• _TASK LIST_
A. Copy the indemnification passage from "Insofar as indemnification" to "the Securities Act.", word for word.
B. Carry on the passage about director indemnification and liability from the point where it stops.

• _PASSAGE TO READ_
■ ■ ■

Insofar as indemnification for liabilities arising under the Securities Act may be permitted to directors, officers or persons controlling us under the foregoing provisions, we have been informed that in the opinion of the SEC such indemnification is against public policy as expressed in the Securities Act and is therefore unenforceable.
 
Reference is made to Item 17 for our undertakings with respect to indemnification for liabilities arising under the Securities Act.
 
In accordance with Section 102(b)(7) of the DGCL, our amended and restated certificate of incorporation, which we intend to adopt prior to the closing of this offering, will provide that that no director shall be personally liable to us or any of our stockholders for monetary damages resulting from breaches of their fiduciary duty as directors, except to the extent such limitation on or exemption from liability is not permitted under the DGCL. The effect of this provision of our amended and restated certificate of incorporation is to eliminate our rights and those of our stockholders (through stockholders’ derivative suits on our behalf) to recover monetary damages against a director for breach of the fiduciary duty of care as a director, including breaches resulting from negligent or grossly negligent behavior, except, as restricted by Section 102(b)(7) of the DGCL. However, this provision does not limit or eliminate our rights or the rights of any stockholder to seek non-monetary relief, such as an injunction or rescission, in the event of a breach of a director’s duty of care.

■ ■ ■

• _EXERCISE DATA_

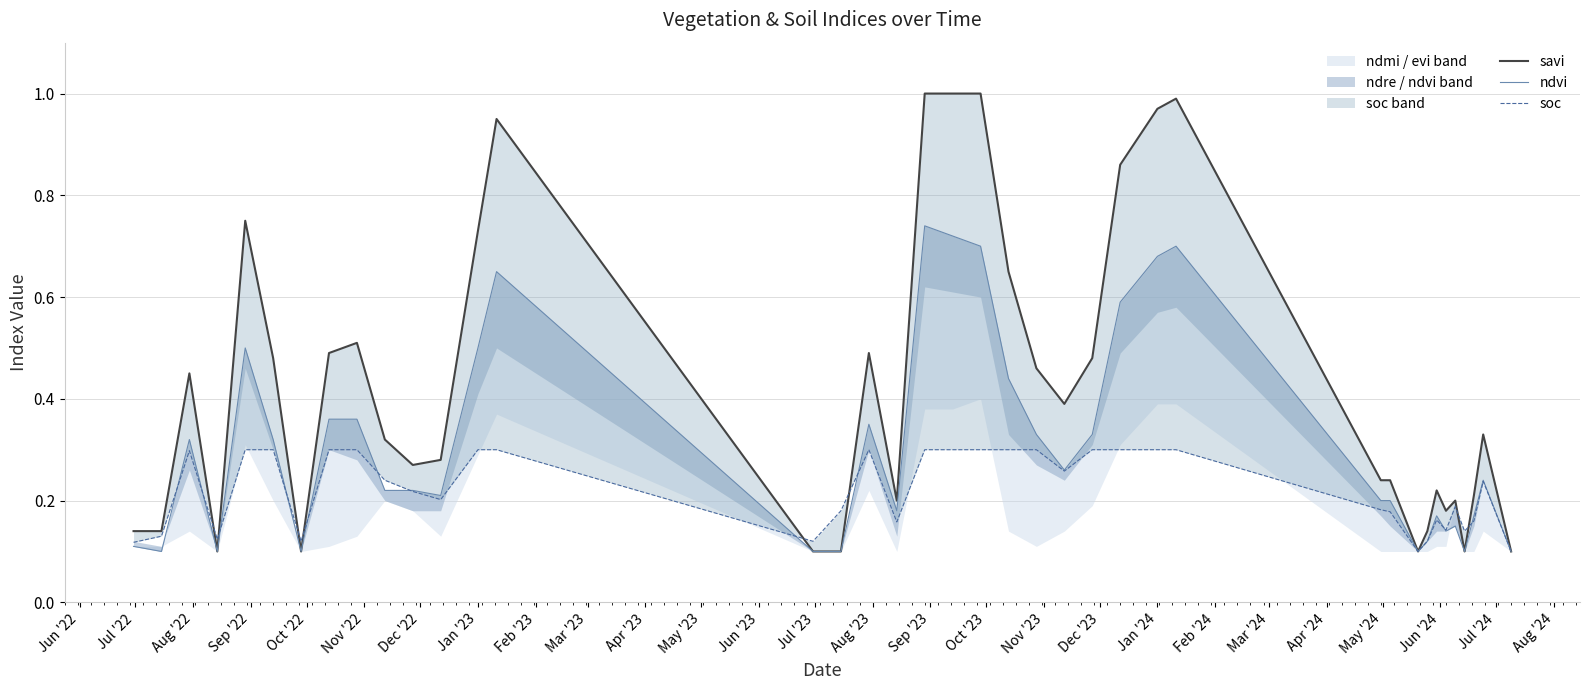

The savi series shows 0.3 at 34. True or false?

False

■ ■ ■

• _ANSWERS TO THIS EXERCISE_
A.
Insofar as indemnification for liabilities arising under the Securities Act may be permitted to directors, officers or persons controlling us under the foregoing provisions, we have been informed that in the opinion of the SEC such indemnification is against public policy as expressed in the Securities Act and is therefore unenforceable.
 
Reference is made to Item 17 for our undertakings with respect to indemnification for liabilities arising under the Securities Act.

B.
 
If the DGCL is amended to authorize corporate action further eliminating or limiting the liability of directors, then, in accordance with our amended and restated certificate of incorporation, the liability of our directors to us or our stockholders will be eliminated or limited to the fullest extent authorized by the DGCL, as so amended. Any repeal or amendment of provisions of our amended and restated certificate of incorporation limiting or eliminating the liability of directors, whether by our stockholders or by changes in law, or the adoption of any other provisions inconsistent therewith, will (unless otherwise required by law) be prospective only, except to the extent such amendment or change in law permits us to further limit or eliminate the liability of directors on a retroactive basis.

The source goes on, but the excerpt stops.